----- 待审阅段落 -----
11427 - Expect the Expected(概率期望)
11427 - Expect the Expected
Some mathematical background. This problem asks you to compute the expected value of a random
variable. If you haven’t seen those before, the simple definitions are as follows. A random variable is a
variable that can have one of several values, each with a certain probability. The probabilities of each
possible value are positive and add up to one. The expected value of a random variable is simply the
sum of all its possible values, each multiplied by the corresponding probability. (There are some more
complicated, more general definitions, but you won’t need them now.) For example, the value of a fair,
6-sided die is a random variable that has 6 possible values (from 1 to 6), each with a probability of 1/6.
Its expected value is 1/6 + 2/6 + . . . + 6/6 = 3.5. Now the problem.
I like to play solitaire. Each time I play a game, I have probability p of solving it and probability
(1 − p) of failing. The game keeps statistics of all my games – what percentage of games I have won.
-----
请续写上面这篇关于纸牌游戏期望值的题目描述，从最后一句之后接着写。 后面的材料与这项练习无关。
----- 数据部分 -----
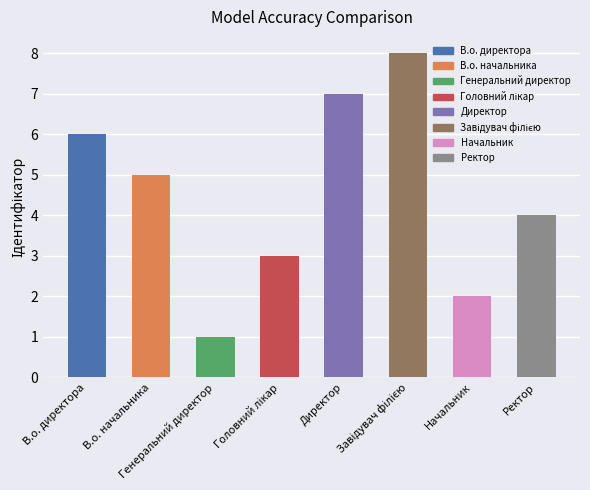

Where is the data nearest to the value 4?

Ректор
-----
任务结果:
If I simply keep playing for a long time, this percentage will always hover somewhere around p ∗ 100%.
But I want more.
Here is my plan. Every day, I will play a game of solitaire. If I win, I’ll go to sleep happy until
the next day. If I lose, I’ll keep playing until the fraction of games I have won today becomes larger
than p. At this point, I’ll declare victory and go to sleep. As you can see, at the end of each day, I’m
guaranteed to always keep my statistics above the expected p ∗ 100%. I will have beaten mathematics!
If your intuition is telling you that something here must break, then you are right. I can’t keep
doing this forever because there is a limit on the number of games I can play in one day. Let’s say that
I can play at most n games in one day. How many days can I expect to be able to continue with my
clever plan before it fails? Note that the answer is always at least 1 because it takes me a whole day
of playing to reach a failure.
Input
The first line of input gives the number of cases, N. N test cases follow. Each one is a line containing
p (as a fraction) and n.
1 ≤ N ≤ 3000, 0 ≤ p < 1,
The denominator of p will be at most 1000,
1 ≤ n ≤ 100.
Output
For each test case, print a line of the form ‘Case #x: y’, where y is the expected number of days,
rounded down to the nearest integer. The answer will always be at most 1000 and will never be within
0.001 of a round-off error case.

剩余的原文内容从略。